Has anyone defined a strict subset of C to be used as target for compilers? Or ideally a more regular and simpler language, as writing a C compiler itself is fraught with pitfalls.

> Has anyone defined a strict subset of C to be used as target for compilers? Or ideally a more regular and simpler language, as writing a C compiler itself is fraught with pitfalls.

The main reason you'd target C is for portability and free compiler optimisations. If you start inventing new intermediate languages or C dialects, what's the benefit of transpiling in the first place? You might as well just write your own compiler backends and output the machine code directly, with optimisations around your own language's semantics rather than C.

Imho, C89 is the strict subset that a compiler ought to target, assuming they want C's portability and free compiler optimisations. It's well understood, not overly complex, and will compile to fast, sensible machine code on any architecture from the past half century.
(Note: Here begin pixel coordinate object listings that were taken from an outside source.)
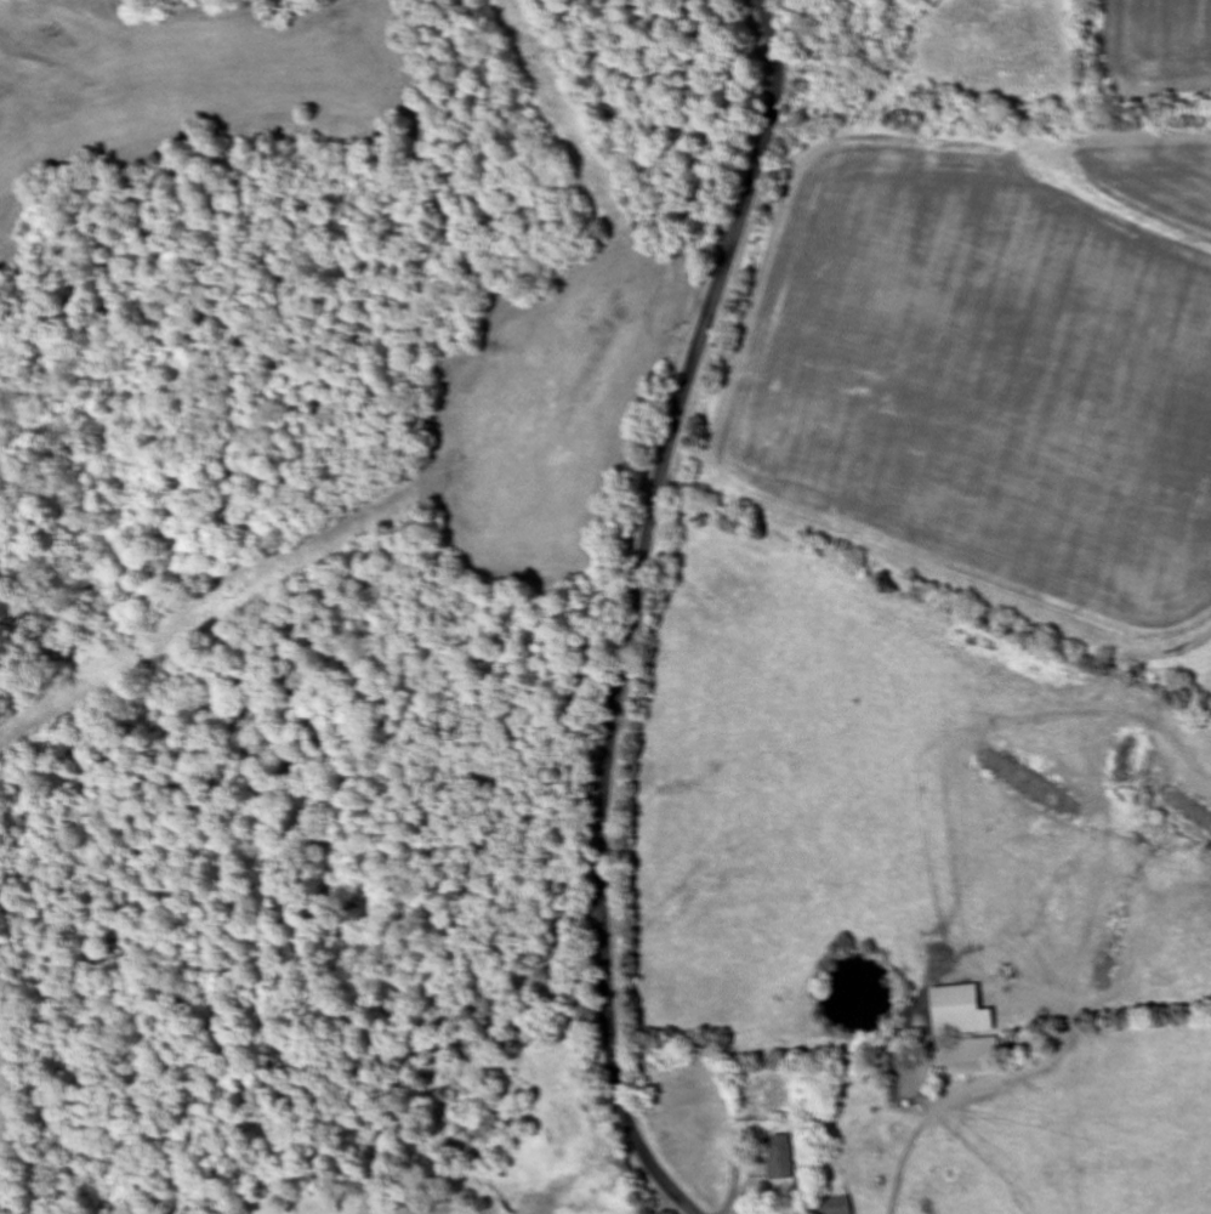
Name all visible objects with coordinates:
road: (978, 172)
road: (634, 612)
building: (959, 1011)
building: (967, 1057)
building: (779, 1158)
building: (834, 1206)

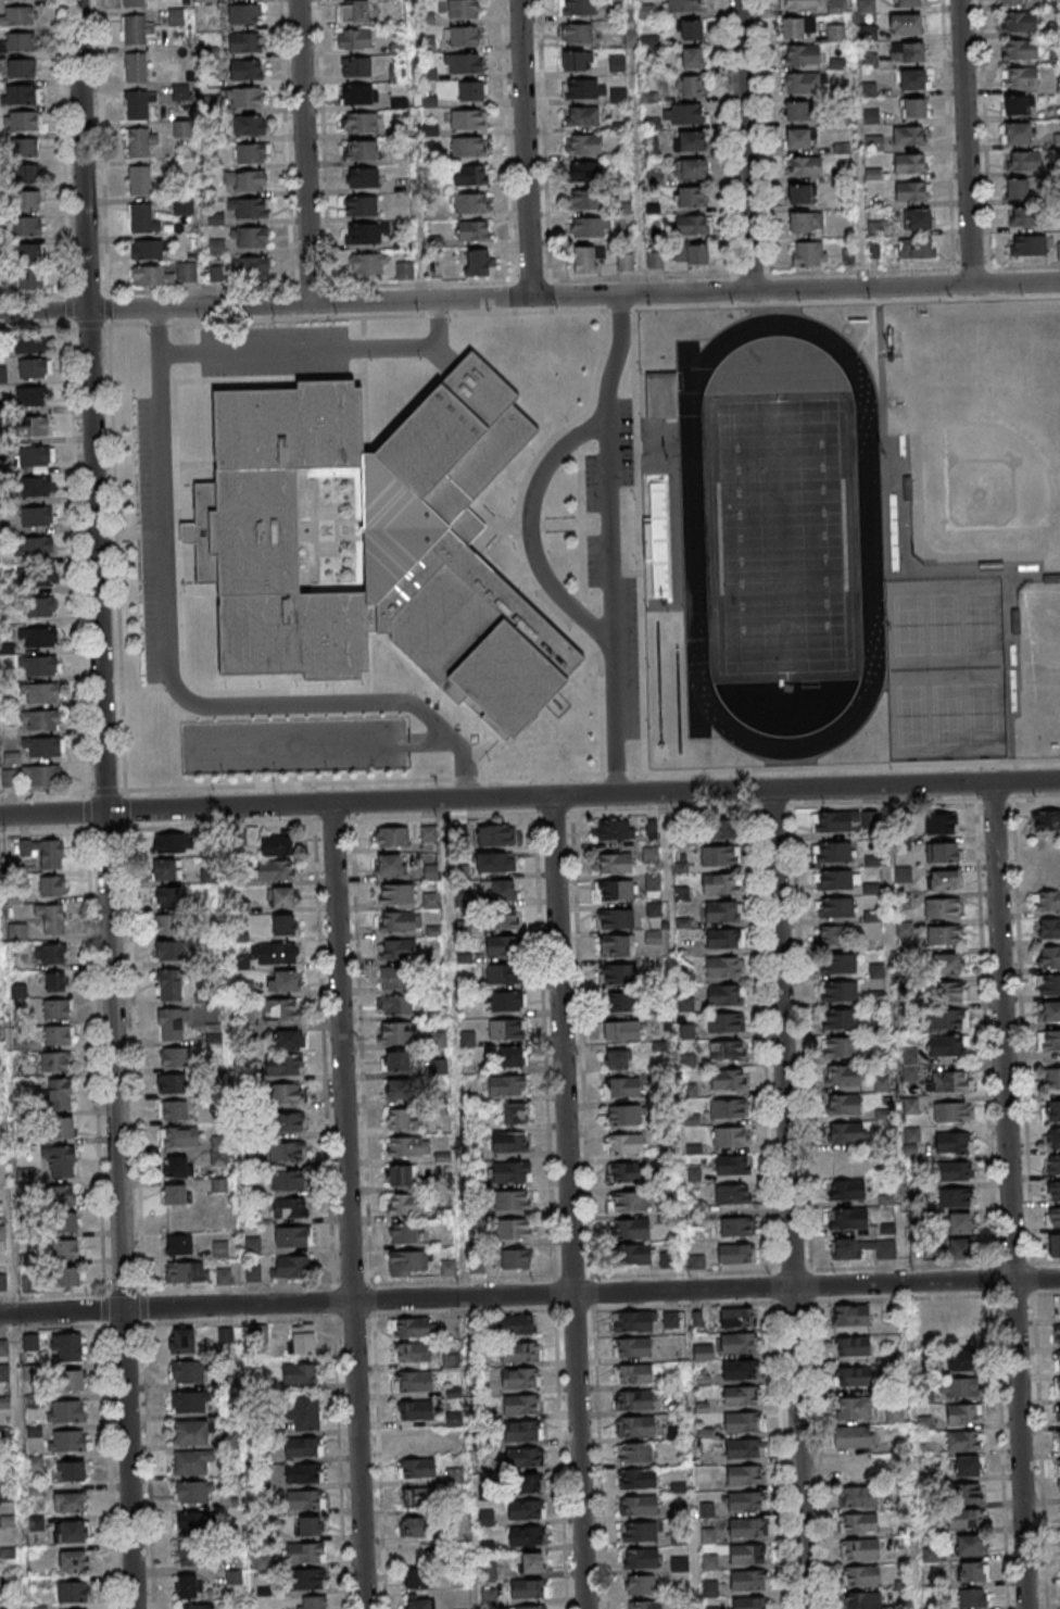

Not precisely, but C-- (hard to search for!) was a C-like (or C subset?) intermediate language for compilers to generate.

I found this Reddit thread that gives a bit more detail:

https://www.reddit.com/r/haskell/comments/1pbbon/c_as_a_proj...

and the project link:

https://www.cs.tufts.edu/~nr/c--/

Sounds like why LLVM was created? (and derivatives like MLIR and NaCL) Its IR is intended be be C-like, except that everything is well-defined and substantially more expressive than C.

For portability, hopefully C89 as well?

I think one could also use a subset compatible with a formal semantics of C. Maybe the C semantics in K Framework, CompCert C, or C0 from Verisoft. Alternatively, whatever is supported in open-source, verification tooling.

Then, we have both a precise semantics and tools to help produce robust output.